London-based chef Elizabeth Haigh has always paved her own way. After establishing the Michelin starred-restaurant Pidgin, she turned her back on fine dining to perfect the art of Singaporean street food with her Borough Market stall, Mei Mei. She talks to Whistles about the importance of seasoning, sustainability in the kitchen and her love of natural wine.

When did you first realise food and cooking was so important to you?

As a Singaporean, we live to eat. Everything we talk about is food related – from what meal we will have next to where it will come from – and I constantly bombard my mother with requests for recipes. From an early age, I knew I wanted to be around food one way or another. I had no idea I’d eventually become a chef though.

From an early age, I knew I wanted to be around food one way or another. I had no idea I’d eventually become a chef though.

Mei Mei

You moved away from the Michelin restaurant scene to focus on developing Kaizen House, a restaurant and events company that explores food, and recently opened Mei Mei - the Singaporean food stall within Borough Market Kitchen. What do you love most about this style of cooking and dining?

It’s about the senses, nostalgia and memories. It may seem simple to customers but to master and create this type of “street food”, you really need to understand the methodology of the techniques. These are dishes I’ve learnt over 20 years so I understand the passion and feeling behind the recipes.

Mei Mei

Were there any major challenges in going solo and opening your own series of food projects and restaurants?

Of course – from trying to open business bank accounts to finding the right investmentors. There’s a whole host of skills I needed to learn very quickly to achieve what we needed. It was a lot to take on but we worked day and night to make it happen.

Favourite meal of the day?

Brunch. My husband is Australian so I have a real appreciation for getting up a little later and having a longer breakfast than normal.

Guilty pleasures?

Natural wine, good food and music.

What do you love most about London?

The multi-cultural aspect.
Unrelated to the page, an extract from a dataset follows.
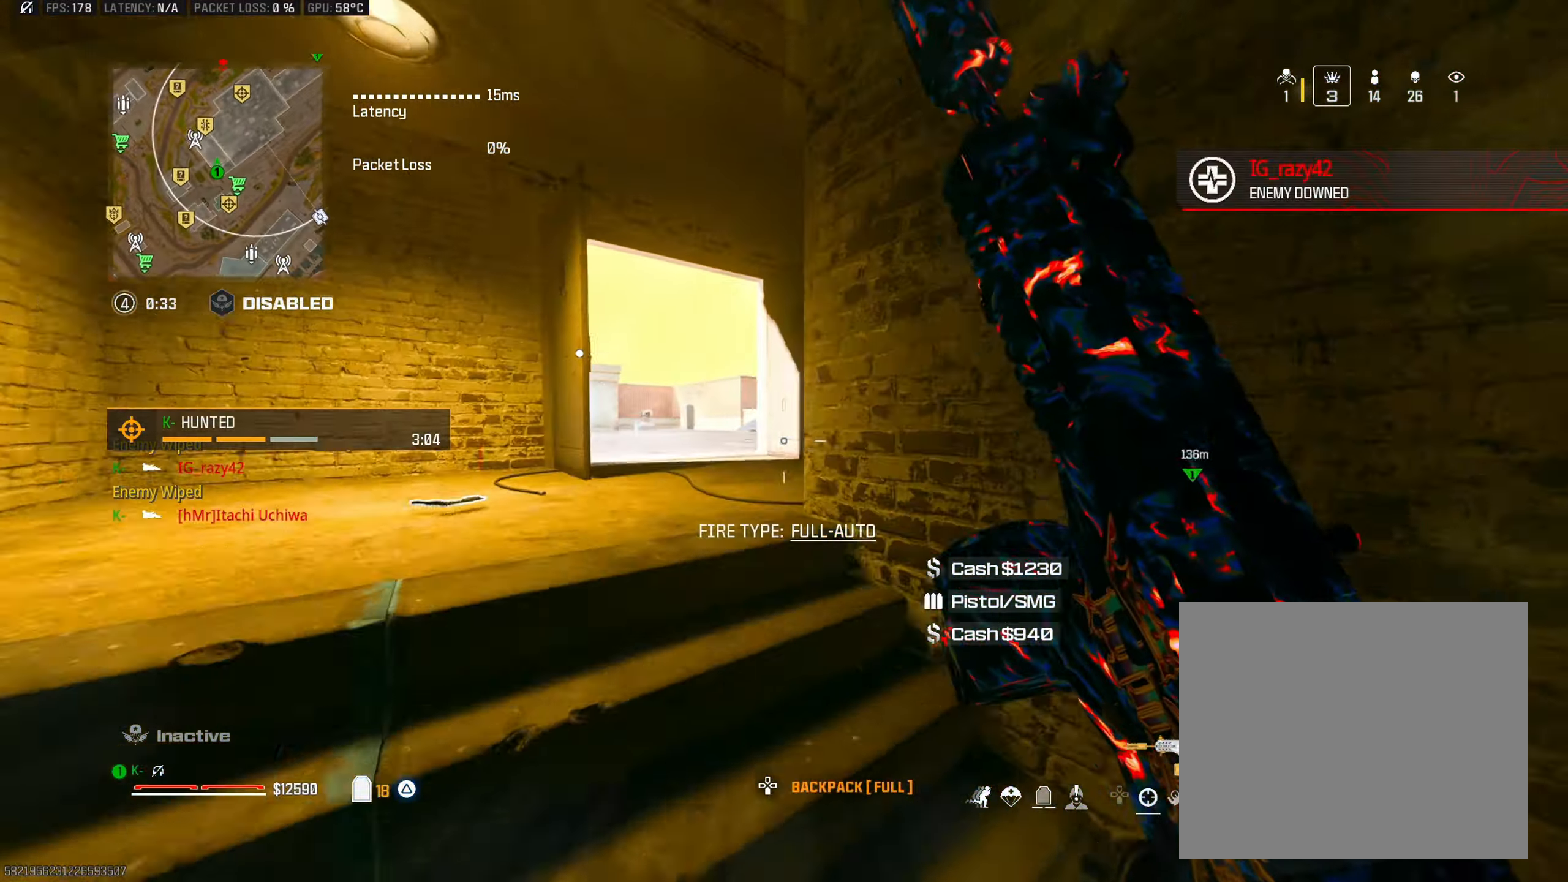
{"buttons": [], "left_stick": "up-right", "right_stick": "right", "events": [[34, "right_stick", "center"], [284, "right_stick", "left"], [301, "L1", "up"], [401, "left_stick", "up-right"], [417, "right_stick", "center"], [451, "L1", "down"], [467, "right_stick", "right"], [501, "L1", "up"]]}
It’s similar in a way to Singapore, where many cultures and people come together to make a wonderful city.

Elizabeth at Mei Mei

Kaya apple pie tea tarik ice cream

London is similar in a way to Singapore, where many cultures and people come together to make a wonderful city.

Favourite restaurants in London?

Brat, Smoking Goat, Kiln and my very favourite, Elliots.

How do you relax and spend time when you’re not working?

With my family at home with lots of music, playgrounds and our pizza oven.

What music motivates you?

Anything by The Howling, Moderat or Ame.

Any advice you could give to aspiring chefs?

Be patient and empathic to yourself, as well as others. And don’t rush things that require more time.

Most influential recipe book on your shelf?

It’s this scrapbook of recipes that my mum has collected over the years. It has so many wonderful and weird dishes in there.

Podcast recommendations?

Rice to Meet you. My friends Nigel and Evelyn started it the same time we opened our restaurant and I’ve been hooked ever since.

Mei Mei signature dishes

Kaya toast

Sustainability plays a huge part in the way you cook and work. How crucial has this become over time and why is it so important to you?

We have to consider our future generations and the effect our actions will have on them. Although working sustainably with food can be costly, in my eyes it is totally worth it.

Any tips for minimising food waste at home?

I try to buy my groceries weekly then work out what meal I’ll make each day to avoid ingredients going off before the weekend. I always wash salads, herbs and then pack them away carefully in a damp cloth – this makes them last longer. I also buy from our local farm shop because the produce has a longer lifespan.

Your go-to weekend brunch dish?

Kaya toast served with coffee. I always have a jar of kaya (coconut jam) from Mei Mei in the fridge and it’s delicious served on bread – it reminds me of Singapore. It also works well on pancakes or waffles.